# Come, I will show you the Bride, the wife of the Lamb...



## JBaldwin (Nov 22, 2010)

_And he carried me away in the Spirit to a great, high mountain, and showed me the holy city Jerusalem coming down out of heaven from God, 11 having the glory of God, its radiance like a most rare jewel, like a jasper, clear as crystal. 12 It had a great, high wall, with twelve gates, and at the gates twelve angels, and on the gates the names of the twelve tribes of the sons of Israel were inscribed— 13 on the east three gates, on the north three gates, on the south three gates, and on the west three gates. 14 And the wall of the city had twelve foundations, and on them were the twelve names of the twelve apostles of the Lamb. Revelation 21:9-14_

So, I was reading Revelation 21 yesterday morning, and I suddenly noticed that it appeared that John is describing the "New Jerusalem" as the Bride (the Church). I had never noticed this before. Is the New Jerusalem the Church? If so, this changes a lot in my thinking. 

Any thoughts?


----------



## py3ak (Nov 22, 2010)

I think so. Nothing says that Revelation can only use one picture per concept: and certainly in other parts of the Bible the church is described in terms of architecture and in terms of matrimony. A bride is the best analogy for certain aspects of the church; a city is the best analogy for others; a body is the best analogy for yet others.


----------



## JBaldwin (Nov 22, 2010)

Is this not the passage so many use to talk of heaven? The gated city, the streets of gold, etc. This changes everything in my mind and brings so many things into focus. It shows that our relationship with Christ is the focus of eternity (as of course other scriptures support). It solidifies my conviction that the heaven we hear about from the world is nothing like the heaven portrayed in Scripture.


----------



## py3ak (Nov 22, 2010)

Yes, I think that is the source from which the golden streets and the cubical city (by some accounts, hovering over the earth like a Goa'uld mothership) are drawn. But Revelation (and the Psalms!) seem pretty clear that in actual fact the redeemed and glorified bodies of the elect take up space in the new earth.


----------



## Skyler (Nov 22, 2010)

New series on TBN: Stargate Eschatology.


----------



## Peairtach (Nov 29, 2010)

In my humble opinion Babylon in Revelation is the Church gone bad, and she is also presented as both a woman and a city.

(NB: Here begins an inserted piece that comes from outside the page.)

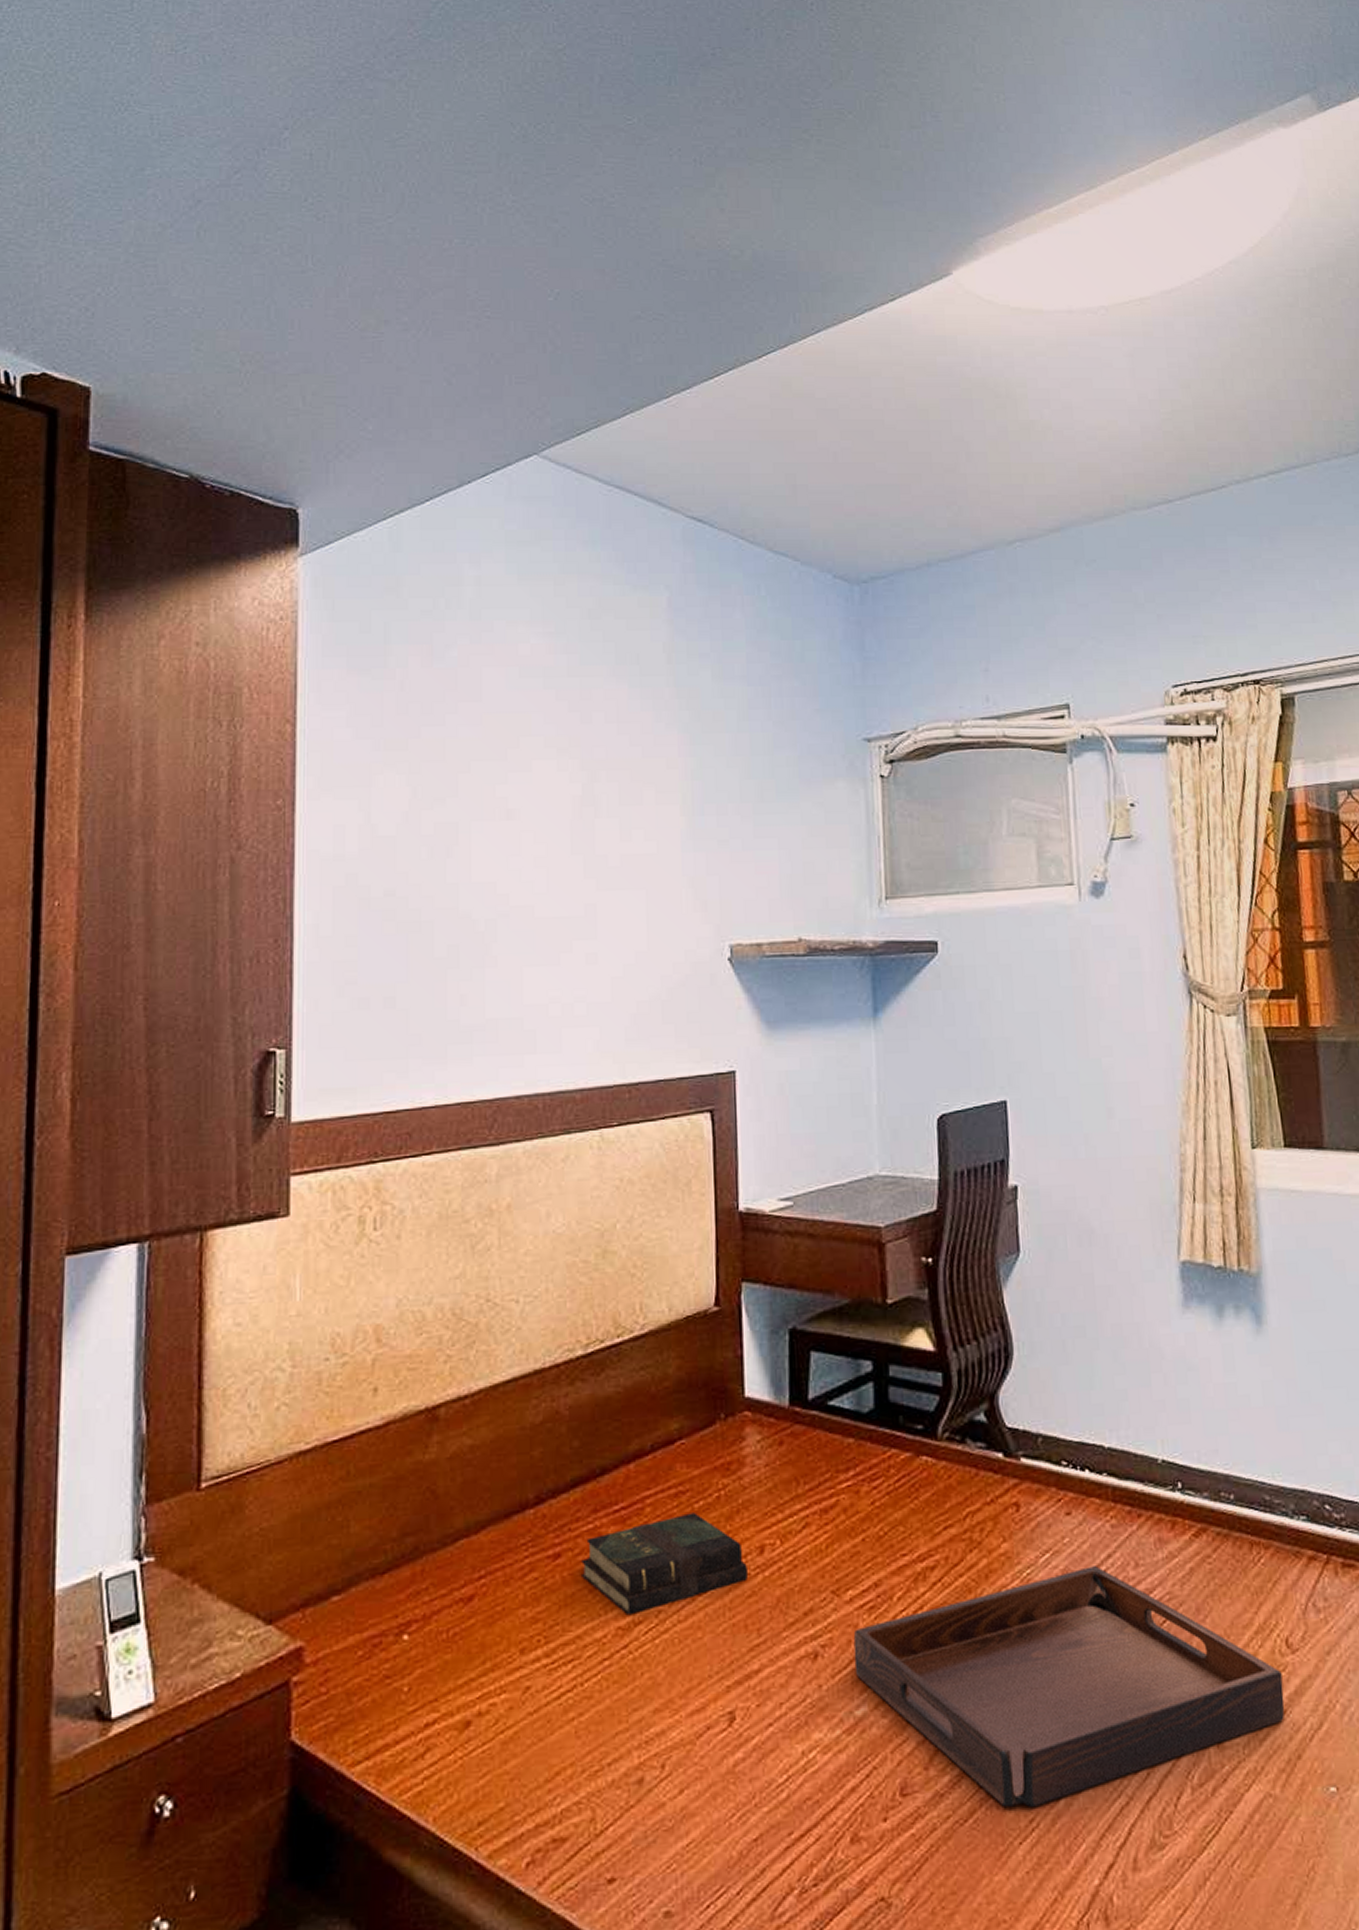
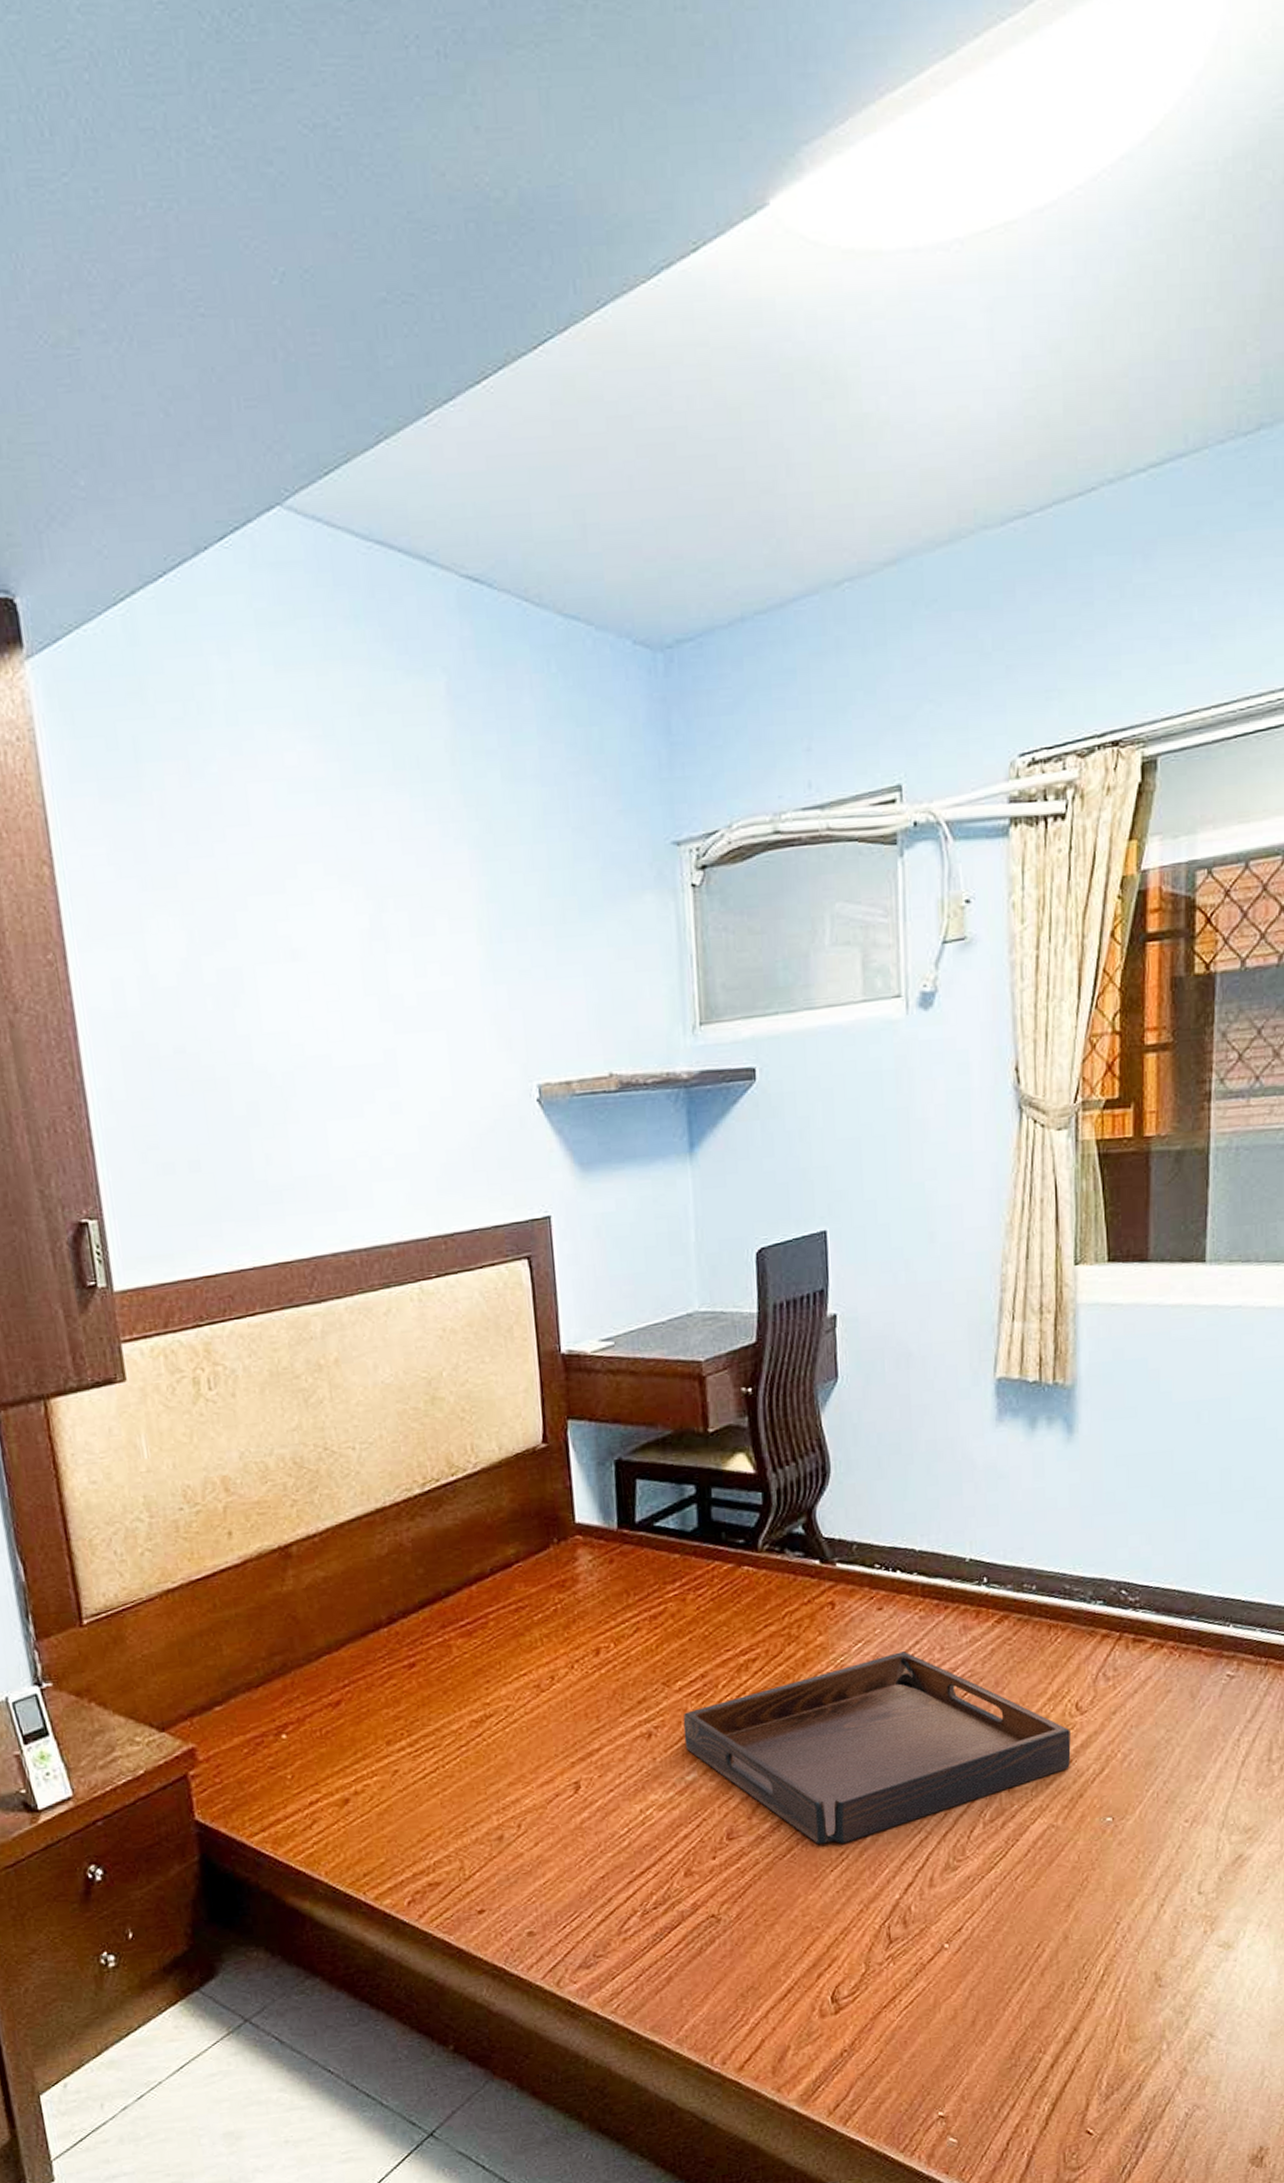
book: present [581,1512,749,1616] -> none [434,1624,587,1711]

> and showed me the holy city Jerusalem coming down out of heaven from God,



This points to the Church's progressive realisation in history by Christ outpouring His Spirit of the ideal Church as well as her cleansing and completion at the end of time In my humble opinion.

The Bible repeatedly speaks of the Church as a Bride/Woman and as a City (usually "Jerusalem" or "Zion") e.g. Psalm 46.

In my humble opinion - and I may well be wrong because Revelation is a difficult book, and I don't think God wants to necessarily give us the equivalent of history before the time - Revelation 6 to Revelation 11 are primarily about the Destruction of the Old Jerusalem, although there are other themes in there and general principles apply to still future times and places. 

Revelation corresponds somewhat to the Olivet Discourse in that it firstly deals with the Destruction of Jerusalem, but also anticipates the Second Advent. 

Then you have the Woman in the Desert.

Then you have the Whore, because of secular (Beast from the Sea) and ecclesiatical (Beast from the Earth) and demonic (The Great Red Dragon) influence.

Statist persecution, ecclesiatical falsehood and error and persecution and apostate Christianity are still with us. Postmillennialism would anticipate great progress on these fronts before the end of history. E.g. Revelation 19.

Take all this with a slight or large pinch of salt.


----------